Help Needed: Where can I download a machine-readable database of publications in computer science or especially empirical software engineering? Or is this a job for Amazon Mechanical Turk?
At a small gathering of junior computer scientists today we had an involved discussion about the reputability of claims in scientific publishing.
A few key agreements from my perspective:
- Sometimes a lemma is more interesting than the main theorem in a publication. Then future citations cite the paper for the lemma though not for its main result. More generally, sometimes we cite tangential results, not the main result of papers.
- Sometimes a paper’s research does not truly support its claims. Future citations of the paper lose this information.
- Sometimes a paper’s research does not support its claims as strongly or as generally as citations of it seem to imply.
- Sometimes researchers will repeat a citation of a paper without reading the paper. Thus imperfect paraphrasings propagate unchecked.

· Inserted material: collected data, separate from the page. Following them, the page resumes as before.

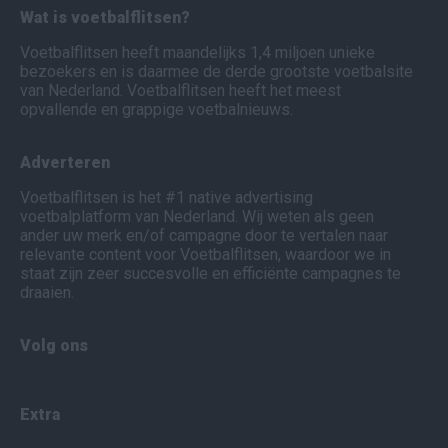
Wat is voetbalflitsen?
Voetbalflitsen heeft maandelijks 1,4 miljoen unieke
bezoekers en is daarmee de derde grootste voetbalsite
van Nederland. Voetbalflitsen heeft het meest
opvallende en grappige voetbalnieuws.
Adverteren
Voetbalflitsen is het #1 native advertising
voetbalplatform van Nederland. Wij weten als geen
ander uw merk en/of campagne door te vertalen naar
relevante content voor Voetbalflitsen, waardoor we in
staat zijn zeer succesvolle en efficiënte campagnes te
draaien.
Volg ons
Extra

- Sometimes good research is built on foundations of less rigorous research.
It would be nice to build a database of publications with metadata for supported claims. It should include the strength and method of the support of the claim. Then we compare citations of that paper against the claims the paper actually supports.
This method would apply even in mathematical fields where the purity of knowledge is higher. For example, we could imagine a proof P that relies on theorem T. A paper presenting P would cite a paper proving T. If P no longer holds if T is false, then it is interesting to know how thoroughly the proof of T has been checked. Has it been glanced over casually by two overworked reviewers, accepted on trust and reputation? Has it been checked formally by computer? Our database would include this kind of information in its entry for the paper proving T.
We should also consider the importance of a given citation to the citing paper.
Some citations are critical. In this situation a paper would lose its force if the cited paper were incorrect.
Some citations are informational. In this situation a paper is cited because it is considered interesting and relevant. But a later debunking would not invalidate the citing paper.
Some citations are methodological. In this situation a paper is cited because its method has been copied or tweaked. This leads us to another important consideration I will not discuss today: The (lack of) standardization of methodology in empirical software engineering.
An near-term achievable goal would be to gather a large number of machine-readable papers, build a dependency graph of citations, and compare the citing sentences. It is common practice to tag a citing sentence with a reference. These sentences we could extract programmatically. Thus we could gather a large number of citing sentences and compare them to each other and to the actual claims in the paper. I suspect we would not like the smell of what we found.
Help Needed (repeat): Where can I download a machine-readable database of publications in computer science or especially empirical software engineering? Or is this a job for Amazon Mechanical Turk?
 Not a real citation.